In the 1970 case of Walz v. Tax Commission, the Supreme Court pointed out that "adherents of particular faiths and individual citizens have (the) right...(to) vigorous advocacy of legal and constitutional provisions." In other words, as Dr. Ivers makes clear, "Far from engaging in a departure from the intent and text of the First Amendment religion clauses, the Court thus recognized through constitutional adjudication the enumerated right of religious organizations to advocate their views on politics and public affairs in the public square, both to advance the interests of their constituencies and to engage the broader debate within the polity."

"The separation of Church and State" is the terribly misused and misunderstood phrase coined by Thomas Jefferson in a letter to a group of Baptists. This phrase has been misused by groups like the American Civil Liberties Union, Americans United for the Separation of Church and State, and the American Jewish Congress, to grossly mislead the American people regarding the thinking of the Founding Fathers concerning the proper role of religion in public life.

Jefferson's phrase clearly has been taken out of context, for right after saying in his letter that "the First Amendment has erected a wall of separation between Church and State," Jefferson quickly added that "the wall is one directional. It keeps the government from running the church, but it makes sure that Christian principles will never be separated from the government."

Yet, anti-religious groups have used the phrase "separation of church and state" to argue for the extirpation of religion from American public life. Thus, as social critic Frederick Mohl of Sarasota, Florida, points out, "In the name of church-state separation, Christmas and Easter have been dropped from public school calendars. Christmas trees and Yuletide carols are banned in school as well along with menorahs marking the Jewish festival of Hanukkah...; the Ten Commandments have also been barred from public schools and other government venues."

According to attorney Mathew Staver, author of Faith and Freedom (Crossway Books) and executive director of Liberty Counsel (Box 540774, Orlando, Florida), many students in the public schools have suffered a loss of their right to religious freedom and right to freedom of expression (religious expression). For example, a 4th grade student Joshua Burton brought his Bible with him to school so he could read it during free time; but school authorities confiscated his Bible and told him not to bring it to school with him again.

Amber Johnston-Loehner wanted to distribute religious literature to her friends at the public school she attended; but the principal took the literature from her, scolded her and then threw the literature into the garbage, saying, "I will not have religious literature on my campus."

At her public school, Jennifer Green spoke up for the religious freedom and free speech rights of students who wanted to pray at graduation; she had to endure the vehement hostility of school authorities who branded her a "trouble-maker."

Clearly, then, religion and religious freedom are coming under vicious attack in the United States today. To rectify this disheartening state of affairs, we must return to the original thinking and wisdom of our Founding Fathers, who recognized that our nation was built upon a Judeo-Christian moral and religious foundation.

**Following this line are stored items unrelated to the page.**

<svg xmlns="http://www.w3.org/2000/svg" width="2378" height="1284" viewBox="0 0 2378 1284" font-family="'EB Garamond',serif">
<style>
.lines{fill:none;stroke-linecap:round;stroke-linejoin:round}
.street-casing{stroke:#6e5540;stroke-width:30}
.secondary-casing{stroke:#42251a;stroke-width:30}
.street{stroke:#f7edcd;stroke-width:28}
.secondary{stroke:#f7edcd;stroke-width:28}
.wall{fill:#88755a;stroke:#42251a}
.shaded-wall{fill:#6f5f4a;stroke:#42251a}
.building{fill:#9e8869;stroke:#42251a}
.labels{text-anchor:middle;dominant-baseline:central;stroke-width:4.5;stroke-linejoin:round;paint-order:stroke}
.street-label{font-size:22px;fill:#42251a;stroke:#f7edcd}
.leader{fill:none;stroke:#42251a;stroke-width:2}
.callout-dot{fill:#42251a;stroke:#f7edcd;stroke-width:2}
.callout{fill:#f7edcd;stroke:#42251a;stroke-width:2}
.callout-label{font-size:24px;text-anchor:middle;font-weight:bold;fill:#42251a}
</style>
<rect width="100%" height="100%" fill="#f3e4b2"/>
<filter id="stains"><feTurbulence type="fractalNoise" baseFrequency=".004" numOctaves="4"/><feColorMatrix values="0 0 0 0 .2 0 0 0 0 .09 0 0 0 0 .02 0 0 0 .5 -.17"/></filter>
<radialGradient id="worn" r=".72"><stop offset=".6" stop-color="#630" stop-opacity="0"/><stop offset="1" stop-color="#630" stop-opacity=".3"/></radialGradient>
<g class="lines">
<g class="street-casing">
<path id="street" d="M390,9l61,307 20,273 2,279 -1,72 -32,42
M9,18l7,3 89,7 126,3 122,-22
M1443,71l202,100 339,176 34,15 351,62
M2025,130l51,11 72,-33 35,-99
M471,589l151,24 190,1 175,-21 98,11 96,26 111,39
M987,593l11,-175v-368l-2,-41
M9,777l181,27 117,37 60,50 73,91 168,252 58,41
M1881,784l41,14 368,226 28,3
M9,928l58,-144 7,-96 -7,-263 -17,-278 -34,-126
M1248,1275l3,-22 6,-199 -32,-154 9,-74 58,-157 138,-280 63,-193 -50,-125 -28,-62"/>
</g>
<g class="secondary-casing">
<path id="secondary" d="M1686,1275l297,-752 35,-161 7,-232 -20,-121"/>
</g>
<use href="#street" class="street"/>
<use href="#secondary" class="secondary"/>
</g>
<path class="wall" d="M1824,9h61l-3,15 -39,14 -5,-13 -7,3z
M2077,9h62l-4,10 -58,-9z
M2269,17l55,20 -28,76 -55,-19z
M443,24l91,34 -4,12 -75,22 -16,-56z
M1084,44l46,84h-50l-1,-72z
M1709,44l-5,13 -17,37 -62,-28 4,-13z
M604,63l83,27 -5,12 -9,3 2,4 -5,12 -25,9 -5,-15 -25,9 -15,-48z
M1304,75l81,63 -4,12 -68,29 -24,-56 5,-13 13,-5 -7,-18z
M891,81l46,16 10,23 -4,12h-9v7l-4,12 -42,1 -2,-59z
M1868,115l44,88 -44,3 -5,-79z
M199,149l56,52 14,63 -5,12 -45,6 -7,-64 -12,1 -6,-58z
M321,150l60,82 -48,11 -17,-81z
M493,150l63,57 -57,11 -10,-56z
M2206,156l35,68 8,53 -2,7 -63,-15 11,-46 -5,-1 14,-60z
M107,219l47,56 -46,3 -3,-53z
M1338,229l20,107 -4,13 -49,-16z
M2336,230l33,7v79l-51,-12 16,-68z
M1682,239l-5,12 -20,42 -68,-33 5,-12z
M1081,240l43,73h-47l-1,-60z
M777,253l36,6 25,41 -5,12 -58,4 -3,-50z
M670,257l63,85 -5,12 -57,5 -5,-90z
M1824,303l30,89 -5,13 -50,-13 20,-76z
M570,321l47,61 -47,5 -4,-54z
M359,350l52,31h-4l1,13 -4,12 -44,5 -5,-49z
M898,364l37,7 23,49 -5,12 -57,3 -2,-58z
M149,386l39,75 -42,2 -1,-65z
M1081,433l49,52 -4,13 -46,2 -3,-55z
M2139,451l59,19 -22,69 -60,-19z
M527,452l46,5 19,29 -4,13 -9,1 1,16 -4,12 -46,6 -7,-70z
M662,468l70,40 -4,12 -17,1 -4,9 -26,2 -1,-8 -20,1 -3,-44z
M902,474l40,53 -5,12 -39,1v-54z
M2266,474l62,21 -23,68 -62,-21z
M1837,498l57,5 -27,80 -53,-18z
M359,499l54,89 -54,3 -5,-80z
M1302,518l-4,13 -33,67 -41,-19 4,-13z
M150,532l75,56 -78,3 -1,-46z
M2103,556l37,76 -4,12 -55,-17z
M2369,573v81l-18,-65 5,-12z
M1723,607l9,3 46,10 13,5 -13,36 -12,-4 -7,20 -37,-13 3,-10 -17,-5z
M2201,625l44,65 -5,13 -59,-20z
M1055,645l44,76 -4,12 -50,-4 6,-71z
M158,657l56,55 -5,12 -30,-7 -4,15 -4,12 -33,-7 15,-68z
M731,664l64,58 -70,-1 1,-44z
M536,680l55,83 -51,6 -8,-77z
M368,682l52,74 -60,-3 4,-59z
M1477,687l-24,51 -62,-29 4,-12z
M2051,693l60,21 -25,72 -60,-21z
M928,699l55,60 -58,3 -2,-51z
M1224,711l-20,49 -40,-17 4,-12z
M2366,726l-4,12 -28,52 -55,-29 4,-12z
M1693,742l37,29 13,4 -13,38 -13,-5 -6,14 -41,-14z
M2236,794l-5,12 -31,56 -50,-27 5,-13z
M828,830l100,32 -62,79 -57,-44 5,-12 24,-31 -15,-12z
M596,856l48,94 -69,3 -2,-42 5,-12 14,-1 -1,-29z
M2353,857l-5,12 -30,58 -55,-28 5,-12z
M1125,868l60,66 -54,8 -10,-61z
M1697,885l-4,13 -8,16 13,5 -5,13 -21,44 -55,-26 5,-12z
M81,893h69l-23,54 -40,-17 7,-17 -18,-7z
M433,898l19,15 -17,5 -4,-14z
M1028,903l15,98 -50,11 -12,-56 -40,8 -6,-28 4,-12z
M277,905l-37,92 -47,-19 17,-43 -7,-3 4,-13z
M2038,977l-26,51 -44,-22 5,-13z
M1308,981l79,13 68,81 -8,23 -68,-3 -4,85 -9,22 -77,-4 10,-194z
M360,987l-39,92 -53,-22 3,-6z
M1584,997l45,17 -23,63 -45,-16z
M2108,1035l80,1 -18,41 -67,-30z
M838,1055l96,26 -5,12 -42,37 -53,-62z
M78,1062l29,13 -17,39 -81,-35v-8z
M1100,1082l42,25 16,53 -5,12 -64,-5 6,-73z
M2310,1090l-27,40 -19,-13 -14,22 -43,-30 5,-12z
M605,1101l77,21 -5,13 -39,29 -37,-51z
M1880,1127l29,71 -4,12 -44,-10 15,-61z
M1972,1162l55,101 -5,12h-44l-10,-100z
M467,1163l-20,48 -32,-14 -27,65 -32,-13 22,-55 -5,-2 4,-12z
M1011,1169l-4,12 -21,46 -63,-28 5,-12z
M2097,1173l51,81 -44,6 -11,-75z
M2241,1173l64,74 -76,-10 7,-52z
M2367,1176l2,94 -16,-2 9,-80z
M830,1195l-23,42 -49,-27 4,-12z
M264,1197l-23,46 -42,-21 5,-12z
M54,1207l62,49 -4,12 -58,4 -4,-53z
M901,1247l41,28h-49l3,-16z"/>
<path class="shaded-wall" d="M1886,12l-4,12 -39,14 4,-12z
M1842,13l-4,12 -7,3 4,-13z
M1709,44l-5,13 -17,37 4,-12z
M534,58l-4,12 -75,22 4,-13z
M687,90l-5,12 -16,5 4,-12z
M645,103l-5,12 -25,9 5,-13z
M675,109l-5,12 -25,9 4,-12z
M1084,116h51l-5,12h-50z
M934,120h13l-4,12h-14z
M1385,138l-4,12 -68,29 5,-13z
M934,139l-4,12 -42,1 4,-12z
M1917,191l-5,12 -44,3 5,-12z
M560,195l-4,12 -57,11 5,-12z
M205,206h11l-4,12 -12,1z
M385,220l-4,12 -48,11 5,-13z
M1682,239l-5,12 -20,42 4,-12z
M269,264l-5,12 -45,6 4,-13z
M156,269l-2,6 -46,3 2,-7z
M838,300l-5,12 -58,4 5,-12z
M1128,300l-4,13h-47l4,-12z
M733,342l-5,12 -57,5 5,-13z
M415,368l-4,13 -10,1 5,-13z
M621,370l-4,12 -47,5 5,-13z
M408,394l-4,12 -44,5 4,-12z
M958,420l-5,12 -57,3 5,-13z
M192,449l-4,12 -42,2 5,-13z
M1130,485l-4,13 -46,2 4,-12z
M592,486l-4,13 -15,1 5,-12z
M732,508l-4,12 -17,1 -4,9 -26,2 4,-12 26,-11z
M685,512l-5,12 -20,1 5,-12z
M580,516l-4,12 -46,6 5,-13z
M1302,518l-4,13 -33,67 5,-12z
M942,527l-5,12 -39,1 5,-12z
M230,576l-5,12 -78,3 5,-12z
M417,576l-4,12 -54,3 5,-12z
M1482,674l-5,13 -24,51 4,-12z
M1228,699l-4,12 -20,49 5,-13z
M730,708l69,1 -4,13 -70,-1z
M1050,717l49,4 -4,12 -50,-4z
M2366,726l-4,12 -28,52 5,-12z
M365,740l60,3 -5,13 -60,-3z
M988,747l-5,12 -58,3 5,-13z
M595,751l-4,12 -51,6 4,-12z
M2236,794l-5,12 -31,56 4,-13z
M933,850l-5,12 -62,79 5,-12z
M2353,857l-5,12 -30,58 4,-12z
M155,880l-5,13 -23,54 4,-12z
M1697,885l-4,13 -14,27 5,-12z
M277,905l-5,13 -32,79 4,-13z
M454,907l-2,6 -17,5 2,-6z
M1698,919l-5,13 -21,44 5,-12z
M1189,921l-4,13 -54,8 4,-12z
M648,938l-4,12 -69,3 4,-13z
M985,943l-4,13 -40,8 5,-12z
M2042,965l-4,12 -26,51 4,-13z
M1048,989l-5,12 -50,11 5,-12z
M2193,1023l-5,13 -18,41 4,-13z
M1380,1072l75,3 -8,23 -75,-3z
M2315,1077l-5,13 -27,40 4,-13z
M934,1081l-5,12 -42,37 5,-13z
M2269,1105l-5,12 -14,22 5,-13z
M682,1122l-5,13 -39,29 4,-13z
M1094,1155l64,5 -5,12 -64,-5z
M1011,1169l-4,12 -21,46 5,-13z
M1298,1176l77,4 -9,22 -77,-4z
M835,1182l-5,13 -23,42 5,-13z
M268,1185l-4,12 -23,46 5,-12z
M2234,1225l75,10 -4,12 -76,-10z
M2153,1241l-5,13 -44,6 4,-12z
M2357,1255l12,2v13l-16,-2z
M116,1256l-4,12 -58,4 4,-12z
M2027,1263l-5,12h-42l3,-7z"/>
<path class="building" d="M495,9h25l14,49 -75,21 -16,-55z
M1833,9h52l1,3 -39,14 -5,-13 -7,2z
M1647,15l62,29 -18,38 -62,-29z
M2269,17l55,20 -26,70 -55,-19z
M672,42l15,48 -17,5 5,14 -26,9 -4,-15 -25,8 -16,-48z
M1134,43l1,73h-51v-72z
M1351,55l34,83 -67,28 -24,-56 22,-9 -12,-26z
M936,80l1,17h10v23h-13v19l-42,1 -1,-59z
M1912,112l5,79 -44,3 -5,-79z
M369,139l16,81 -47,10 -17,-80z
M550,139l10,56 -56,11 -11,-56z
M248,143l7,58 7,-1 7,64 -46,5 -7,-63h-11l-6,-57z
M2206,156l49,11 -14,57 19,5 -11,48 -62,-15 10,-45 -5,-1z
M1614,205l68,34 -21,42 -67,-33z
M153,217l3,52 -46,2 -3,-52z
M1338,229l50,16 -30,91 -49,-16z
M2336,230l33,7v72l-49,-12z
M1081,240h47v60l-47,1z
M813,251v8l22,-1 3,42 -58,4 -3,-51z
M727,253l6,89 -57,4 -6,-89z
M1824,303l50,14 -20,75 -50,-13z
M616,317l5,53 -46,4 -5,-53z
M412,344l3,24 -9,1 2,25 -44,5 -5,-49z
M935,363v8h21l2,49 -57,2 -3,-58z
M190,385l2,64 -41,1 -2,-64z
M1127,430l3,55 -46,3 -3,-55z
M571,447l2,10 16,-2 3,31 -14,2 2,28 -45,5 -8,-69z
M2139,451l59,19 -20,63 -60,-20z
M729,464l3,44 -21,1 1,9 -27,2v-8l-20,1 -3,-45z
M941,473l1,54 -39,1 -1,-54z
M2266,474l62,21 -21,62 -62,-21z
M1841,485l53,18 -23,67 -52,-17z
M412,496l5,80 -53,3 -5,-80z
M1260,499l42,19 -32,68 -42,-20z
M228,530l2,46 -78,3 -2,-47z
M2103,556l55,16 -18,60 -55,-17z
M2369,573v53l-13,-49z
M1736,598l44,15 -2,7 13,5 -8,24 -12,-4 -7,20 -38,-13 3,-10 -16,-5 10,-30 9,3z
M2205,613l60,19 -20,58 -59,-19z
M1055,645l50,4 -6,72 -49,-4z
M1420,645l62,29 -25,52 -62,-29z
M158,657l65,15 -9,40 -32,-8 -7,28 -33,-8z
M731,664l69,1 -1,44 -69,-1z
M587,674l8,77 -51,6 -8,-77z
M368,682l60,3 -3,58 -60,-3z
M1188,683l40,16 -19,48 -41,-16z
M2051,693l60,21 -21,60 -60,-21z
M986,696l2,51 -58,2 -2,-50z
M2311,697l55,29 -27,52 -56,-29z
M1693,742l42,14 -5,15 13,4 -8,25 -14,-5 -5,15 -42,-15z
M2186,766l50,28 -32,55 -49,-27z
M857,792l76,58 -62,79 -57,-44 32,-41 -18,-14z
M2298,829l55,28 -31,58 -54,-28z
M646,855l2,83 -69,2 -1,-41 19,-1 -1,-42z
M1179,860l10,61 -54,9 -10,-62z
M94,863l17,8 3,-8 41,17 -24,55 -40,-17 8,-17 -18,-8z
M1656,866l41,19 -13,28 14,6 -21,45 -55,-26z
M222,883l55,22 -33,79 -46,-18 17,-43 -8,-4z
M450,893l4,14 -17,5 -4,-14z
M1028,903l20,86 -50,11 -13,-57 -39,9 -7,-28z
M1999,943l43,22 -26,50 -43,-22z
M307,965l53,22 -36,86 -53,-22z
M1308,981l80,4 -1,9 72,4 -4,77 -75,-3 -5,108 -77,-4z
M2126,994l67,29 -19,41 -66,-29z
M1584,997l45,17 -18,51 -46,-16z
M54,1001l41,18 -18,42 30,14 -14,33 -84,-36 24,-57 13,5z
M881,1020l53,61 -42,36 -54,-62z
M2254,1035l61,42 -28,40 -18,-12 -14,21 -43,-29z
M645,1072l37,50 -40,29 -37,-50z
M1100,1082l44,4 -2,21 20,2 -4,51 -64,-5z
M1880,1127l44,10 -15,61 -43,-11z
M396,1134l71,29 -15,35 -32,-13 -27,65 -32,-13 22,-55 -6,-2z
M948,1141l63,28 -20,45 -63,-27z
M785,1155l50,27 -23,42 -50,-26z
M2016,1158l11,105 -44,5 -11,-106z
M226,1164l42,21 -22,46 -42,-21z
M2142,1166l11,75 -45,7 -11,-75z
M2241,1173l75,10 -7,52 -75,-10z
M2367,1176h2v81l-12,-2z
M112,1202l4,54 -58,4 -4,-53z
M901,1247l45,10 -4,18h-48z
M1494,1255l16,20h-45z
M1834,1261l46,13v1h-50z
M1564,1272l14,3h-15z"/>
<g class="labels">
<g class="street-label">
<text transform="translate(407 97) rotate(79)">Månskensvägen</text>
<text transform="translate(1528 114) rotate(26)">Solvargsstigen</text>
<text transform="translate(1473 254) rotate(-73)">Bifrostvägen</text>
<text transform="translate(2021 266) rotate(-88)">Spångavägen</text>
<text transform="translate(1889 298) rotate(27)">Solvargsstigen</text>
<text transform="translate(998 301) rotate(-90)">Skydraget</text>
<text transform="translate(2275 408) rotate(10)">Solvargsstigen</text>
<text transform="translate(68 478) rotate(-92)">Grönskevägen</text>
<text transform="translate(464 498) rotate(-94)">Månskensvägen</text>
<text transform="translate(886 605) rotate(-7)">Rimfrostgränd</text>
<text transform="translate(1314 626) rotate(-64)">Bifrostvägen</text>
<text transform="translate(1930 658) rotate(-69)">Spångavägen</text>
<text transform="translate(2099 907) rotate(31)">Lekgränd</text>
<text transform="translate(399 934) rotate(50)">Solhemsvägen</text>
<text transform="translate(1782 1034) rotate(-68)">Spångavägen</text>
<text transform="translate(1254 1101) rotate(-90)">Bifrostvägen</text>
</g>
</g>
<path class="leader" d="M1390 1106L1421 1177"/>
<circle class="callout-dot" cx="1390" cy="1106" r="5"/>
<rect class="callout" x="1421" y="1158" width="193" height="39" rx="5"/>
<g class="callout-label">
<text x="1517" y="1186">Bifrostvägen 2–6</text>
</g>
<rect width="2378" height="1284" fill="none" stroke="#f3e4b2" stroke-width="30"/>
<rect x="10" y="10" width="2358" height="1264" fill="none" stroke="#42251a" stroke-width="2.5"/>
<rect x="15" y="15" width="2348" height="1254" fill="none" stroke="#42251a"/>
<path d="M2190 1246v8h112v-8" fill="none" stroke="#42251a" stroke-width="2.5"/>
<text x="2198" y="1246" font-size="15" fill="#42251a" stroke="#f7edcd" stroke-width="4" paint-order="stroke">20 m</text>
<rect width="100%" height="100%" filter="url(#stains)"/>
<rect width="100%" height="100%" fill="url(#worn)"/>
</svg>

Consider:

*John Adams: "Our constitution was made only for a moral and religious people."

*Benjamin Franklin: "Whoever will introduce into public affairs the principles of Christianity will change the face of the world."

*George Washington stated: "Take away religion, and the country will fail."

*Patrick Henry declared: "It cannot be emphasized too strongly...that this great nation was founded not by religionists, but by Christians; not on religions, but on the Gospel of Jesus Christ."

Was America built upon a Judeo-Christian moral and religious foundation? Did the Founding Fathers have a favorable attitude toward religion and religious freedom? From their graves, and to their everlasting credits, our Founding Fathers answered both questions with a firm and resounding Yes.

Mr. Gow is a columnist who has published more than 1,000 articles and reviews in 100 magazines and newspapers.